NEW YORK — Il 4 luglio 1776 John Hancock, Thomas Jefferson, John Adams, Benjamin Franklin e gli altri rappresentanti delle 13 Colonie firmavano la celebre Declaration of Independence, opponendosi all’Inghilterra ed a King George III, affermando principi e diritti, definendo nuovi orizzonti e mettendo tutto nelle mani di Dio.
Un duecentocinquanta anni dopo King George e l’Inghilterra non preoccupano più, principi e diritti vacillano, si aggrovigliano, si trasformano, e sull’esistenza di nuovi orizzonti si comincia ad avere qualche dubbio. L’unico che ancora se la cava egregiamente è Dio, o, non vi piacesse la parola, il Mistero che guida la realtà.
Ci pensavo proprio ieri mentre leggevo delle dimissioni di Anthony M. Kennedy, Justice della Supreme Court, uno dei nove “giudici supremi” degli Stati Uniti d’America, ovvero quelli che hanno l’ultima parola sull’interpretazione della Costituzione e la congruità ad essa delle leggi del paese.

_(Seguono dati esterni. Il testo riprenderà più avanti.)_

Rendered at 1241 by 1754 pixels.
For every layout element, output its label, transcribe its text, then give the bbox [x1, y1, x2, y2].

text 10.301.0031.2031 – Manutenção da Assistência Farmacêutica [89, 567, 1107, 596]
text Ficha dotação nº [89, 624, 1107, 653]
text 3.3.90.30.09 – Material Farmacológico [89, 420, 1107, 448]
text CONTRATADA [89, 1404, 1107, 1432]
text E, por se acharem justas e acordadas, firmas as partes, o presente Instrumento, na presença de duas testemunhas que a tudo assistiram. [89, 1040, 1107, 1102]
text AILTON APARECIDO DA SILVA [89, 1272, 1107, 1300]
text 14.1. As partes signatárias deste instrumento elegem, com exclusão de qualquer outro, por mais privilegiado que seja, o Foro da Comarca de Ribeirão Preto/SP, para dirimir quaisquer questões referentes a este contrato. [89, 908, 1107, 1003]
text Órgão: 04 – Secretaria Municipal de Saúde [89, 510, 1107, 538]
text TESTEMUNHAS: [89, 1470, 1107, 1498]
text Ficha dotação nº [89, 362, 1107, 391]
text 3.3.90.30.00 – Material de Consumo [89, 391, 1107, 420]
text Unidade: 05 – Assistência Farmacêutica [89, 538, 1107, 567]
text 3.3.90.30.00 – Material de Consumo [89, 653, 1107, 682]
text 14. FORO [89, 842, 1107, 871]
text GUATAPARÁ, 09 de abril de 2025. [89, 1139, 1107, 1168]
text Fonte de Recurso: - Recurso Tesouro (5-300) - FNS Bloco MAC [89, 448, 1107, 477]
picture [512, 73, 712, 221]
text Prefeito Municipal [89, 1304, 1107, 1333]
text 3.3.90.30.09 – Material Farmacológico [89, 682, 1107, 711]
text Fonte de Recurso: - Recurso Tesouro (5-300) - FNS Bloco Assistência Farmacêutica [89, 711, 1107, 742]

Sapete come funziona la cosa? L’ho già spiegato in altra occasione, ma per darvi un’idea di massima diciamo che i giudici della Corte suprema sono profondi conoscitori della legge, chiamati a vigilare sulla legittimità di ciò che accade nel paese. Sono eletti a vita e rimpiazzati quando vengono meno (decesso o dimissioni) con una scelta che spetta al presidente in carica. Questa scelta dovrà passare al vaglio di specifiche commissioni attraverso un lungo e spesso arduo percorso procedurale fatto di capillari screenings del candidato. Per poi arrivare al voto del Senato.
La Corte, ed il processo che porta alla nomina di un nuovo giudice, fa parte di quello che in gergo si chiama sistema di check and balance, ovvero una serie di fattori di equilibrio socio-politico che a volte, come in questo caso, sembra rasentare la più pura fortuità. Trump ha già avuto la possibilità di scegliere un giudice supremo (Gorsuch) e adesso le dimissioni di Kennedy gli offrono la chance di dare alla Corte suprema una impronta, un volto — se volete banalizzare, una maggioranza — che potrebbe resistere per trenta e passa anni. Perché è lui chiamato a scegliere i candidati, e perché al momento il suo partito repubblicano detiene la maggioranza del Senato e lo farà almeno fino alle Midterm elections di novembre. Così in una società che sembra inevitabilmente allontanarsi a grande velocità dai cosiddetti valori tradizionali che l’hanno guidata per 250 anni, si potrebbe consolidare una Corte suprema potenzialmente pronta a sfidare quello che il potere politico e la mentalità comune dovessero portare avanti. In altre parole, checks and balances, controlli e bilanciamenti tra ruolo del Parlamento, potere esecutivo del presidente, possibili ribaltoni delle elezioni di Midterm (in cui il partito del presidente potrebbe perdere la maggioranza e quindi il presidente perdere potere rispetto alle Camere), nomina dei difensori della Costituzione …
Che un giudice supremo venga meno, se ne torni in cielo o alzi bandiera bianca per limiti fisici non è cosa programmabile, non può essere ricondotto a strategie di partito. Mi verrebbe da dire che questo dei checks and balances è un’applicazione geniale di rispetto della realtà. Quattro anni di mandato alla Casa Bianca possono trascorrere senza che il “personale” della Corte suprema si sposti di una virgola; il modo cambia, la Corte no.
Ma proprio mentre pensavo queste cose la realtà mi ha regalato un altro sorprendente sussulto. Amy Coney Barrett è una professoressa di legge e giudice, ed è uno dei personaggi che Trump incontrerà in questi giorni nella sua ricerca del sostituto di Anthony Kennedy. Ma Amy è anche una donna di profonda fede, la mamma di sette figli e la nipote di un nostro carissimo amico. Beh, in verità la conosciamo anche noi perché nella lunga lista dei tanti che abbiamo ospitato a casa nostra c’è pure lei.
Dopo quasi 250 anni i valori non stanno tanto bene, i principi traballano, ma per fortuna il Mistero che fa tutte le cose ha in mano il bandolo della matassa.
Happy 4th of July, and God bless America.